I think it is made worse by the fact that no one gives a shit for the people
who don't speak English in India.

------
grej
The executives and "immigration attorney" in this case showed willful
disregard for the law and the individuals they were defrauding, and in my
opinion should be subject to criminal charges. Sadly, many of the times things
like this happen instead - [http://www.law360.com/articles/632144/signal-says-
bankruptcy...](http://www.law360.com/articles/632144/signal-says-bankruptcy-
likely-before-next-trafficking-trial).

TLDR, Signal is claiming they don't have the resources to pay, trying to
declare bankruptcy, and leave the wronged to walk away with nothing (from them
at least).

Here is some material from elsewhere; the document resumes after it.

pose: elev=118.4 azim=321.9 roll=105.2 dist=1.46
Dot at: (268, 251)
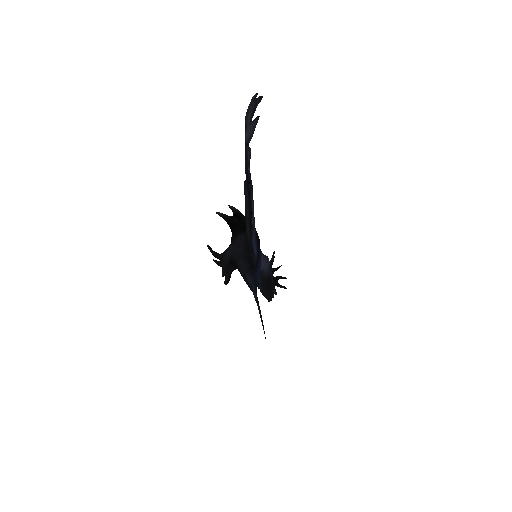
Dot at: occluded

But rest assured, the Signal executives would be fine, financially,
in that outcome.

Even if they are not charged criminally, piecing the corporate veil in the
case of willful and malicious activity is well established, and this is
exactly the type of case where that action should be taken.

------
sremani
This is disturbing but hardly surprising. US is dotted with slave labor camps
from meat-packing towns in mid-west to underground garment factories in Los
Angeles. This is where the perpetrators use the immigration law as a tool of
their exploitation and enforcement, even if the worker involved or should I
say, especially when the worker involved is legally here. On the other hand,
the complete absence of Indian Consular services or the myriad of Indian
cultural organizations in the story is appalling.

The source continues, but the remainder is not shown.